> WORK INSTRUCTION
Would you please retype, exactly, the lines of the listing below between the line with "the parked car at (x=633, y=122) 225.97" and the line with "the wooden cabinet", inclusive?

> SUPPLIED INFORMATION
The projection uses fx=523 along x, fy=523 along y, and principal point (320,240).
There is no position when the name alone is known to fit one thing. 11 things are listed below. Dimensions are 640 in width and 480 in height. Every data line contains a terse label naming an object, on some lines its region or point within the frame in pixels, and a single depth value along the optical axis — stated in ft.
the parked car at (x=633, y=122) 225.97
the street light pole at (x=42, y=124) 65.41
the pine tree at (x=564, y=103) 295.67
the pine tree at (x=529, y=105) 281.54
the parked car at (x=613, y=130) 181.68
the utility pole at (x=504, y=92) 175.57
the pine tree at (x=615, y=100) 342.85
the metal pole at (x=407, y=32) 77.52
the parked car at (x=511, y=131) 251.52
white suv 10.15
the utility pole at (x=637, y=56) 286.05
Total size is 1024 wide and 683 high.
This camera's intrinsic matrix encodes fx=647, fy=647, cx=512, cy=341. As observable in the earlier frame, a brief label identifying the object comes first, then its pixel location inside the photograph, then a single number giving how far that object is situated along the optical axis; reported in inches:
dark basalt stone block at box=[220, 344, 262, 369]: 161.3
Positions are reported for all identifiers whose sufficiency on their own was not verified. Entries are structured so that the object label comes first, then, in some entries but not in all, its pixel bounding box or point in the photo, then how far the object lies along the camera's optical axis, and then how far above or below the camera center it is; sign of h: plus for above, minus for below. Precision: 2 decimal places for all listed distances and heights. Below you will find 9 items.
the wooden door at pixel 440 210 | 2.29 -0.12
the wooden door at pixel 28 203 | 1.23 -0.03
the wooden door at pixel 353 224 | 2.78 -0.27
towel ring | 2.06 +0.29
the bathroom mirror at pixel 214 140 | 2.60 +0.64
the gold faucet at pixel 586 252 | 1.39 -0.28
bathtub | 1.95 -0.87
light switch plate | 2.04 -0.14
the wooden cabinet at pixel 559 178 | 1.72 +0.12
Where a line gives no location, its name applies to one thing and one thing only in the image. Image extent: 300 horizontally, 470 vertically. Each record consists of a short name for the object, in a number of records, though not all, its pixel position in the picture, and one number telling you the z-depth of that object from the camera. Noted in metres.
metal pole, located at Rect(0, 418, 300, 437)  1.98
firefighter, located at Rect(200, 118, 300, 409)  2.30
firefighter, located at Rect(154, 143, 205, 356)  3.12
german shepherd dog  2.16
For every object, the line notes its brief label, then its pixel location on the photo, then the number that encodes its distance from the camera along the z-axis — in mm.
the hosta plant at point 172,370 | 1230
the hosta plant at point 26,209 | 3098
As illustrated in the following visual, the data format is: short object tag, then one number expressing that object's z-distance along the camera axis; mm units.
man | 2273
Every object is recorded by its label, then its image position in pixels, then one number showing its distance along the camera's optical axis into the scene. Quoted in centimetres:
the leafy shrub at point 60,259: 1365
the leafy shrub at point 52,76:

> RESPONSE TO THE TASK
the parked car at (x=633, y=122) 225.97
the street light pole at (x=42, y=124) 65.41
the pine tree at (x=564, y=103) 295.67
the pine tree at (x=529, y=105) 281.54
the parked car at (x=613, y=130) 181.68
the utility pole at (x=504, y=92) 175.57
the pine tree at (x=615, y=100) 342.85
the metal pole at (x=407, y=32) 77.52
the parked car at (x=511, y=131) 251.52
white suv 10.15
the utility pole at (x=637, y=56) 286.05
Total size is 1024 wide and 683 high.
This camera's intrinsic matrix encodes fx=647, fy=647, cx=512, cy=341. As observable in the earlier frame, a brief label identifying the object comes first, then its pixel location inside the photograph, then a single number giving how far that object is situated along the optical axis; reported in inches:
dark basalt stone block at box=[220, 344, 262, 369]: 161.3
Positions are reported for all identifiers whose sufficiency on their own was not verified. Entries are structured so that the object label comes first, then, in some entries but not in all, its pixel bounding box or point in the photo, then how far the object lies along the camera's optical axis, and then how far above or below the camera center it is; sign of h: plus for above, minus for below. Precision: 2 decimal places for all listed distances and heights. Below you will find 9 items.
the wooden door at pixel 440 210 | 2.29 -0.12
the wooden door at pixel 28 203 | 1.23 -0.03
the wooden door at pixel 353 224 | 2.78 -0.27
towel ring | 2.06 +0.29
the bathroom mirror at pixel 214 140 | 2.60 +0.64
the gold faucet at pixel 586 252 | 1.39 -0.28
bathtub | 1.95 -0.87
light switch plate | 2.04 -0.14
the wooden cabinet at pixel 559 178 | 1.72 +0.12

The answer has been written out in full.